[Optical and exposure parameters]
• • • •

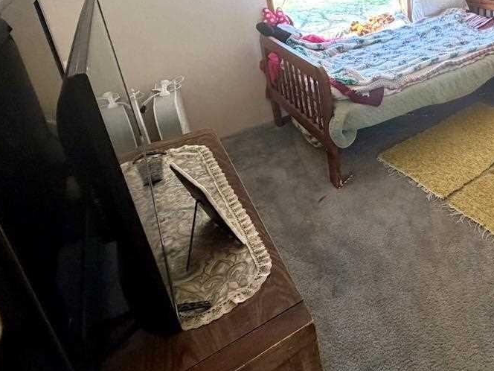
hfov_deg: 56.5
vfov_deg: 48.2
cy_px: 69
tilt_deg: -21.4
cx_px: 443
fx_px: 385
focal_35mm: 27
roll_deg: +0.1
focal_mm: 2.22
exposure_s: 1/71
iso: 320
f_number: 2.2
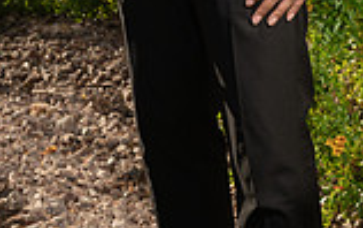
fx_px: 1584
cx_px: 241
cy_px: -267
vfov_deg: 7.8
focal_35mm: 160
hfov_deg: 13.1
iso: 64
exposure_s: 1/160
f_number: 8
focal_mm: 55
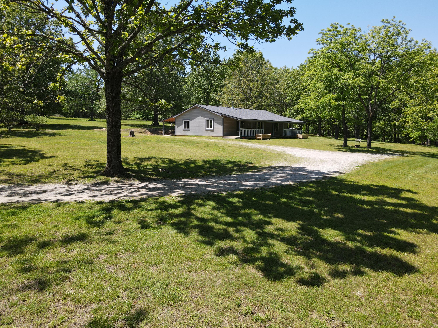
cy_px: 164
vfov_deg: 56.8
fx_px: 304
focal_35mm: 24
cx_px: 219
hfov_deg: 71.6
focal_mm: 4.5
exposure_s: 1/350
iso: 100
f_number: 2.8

• • • •

(Work to complete): Would you write out exactly the lines of the data from the one holding "cy_px: -267" to the final line, both included, with pictures left out?

(The completed task):
cy_px: -267
vfov_deg: 7.8
focal_35mm: 160
hfov_deg: 13.1
iso: 64
exposure_s: 1/160
f_number: 8
focal_mm: 55
cy_px: 164
vfov_deg: 56.8
fx_px: 304
focal_35mm: 24
cx_px: 219
hfov_deg: 71.6
focal_mm: 4.5
exposure_s: 1/350
iso: 100
f_number: 2.8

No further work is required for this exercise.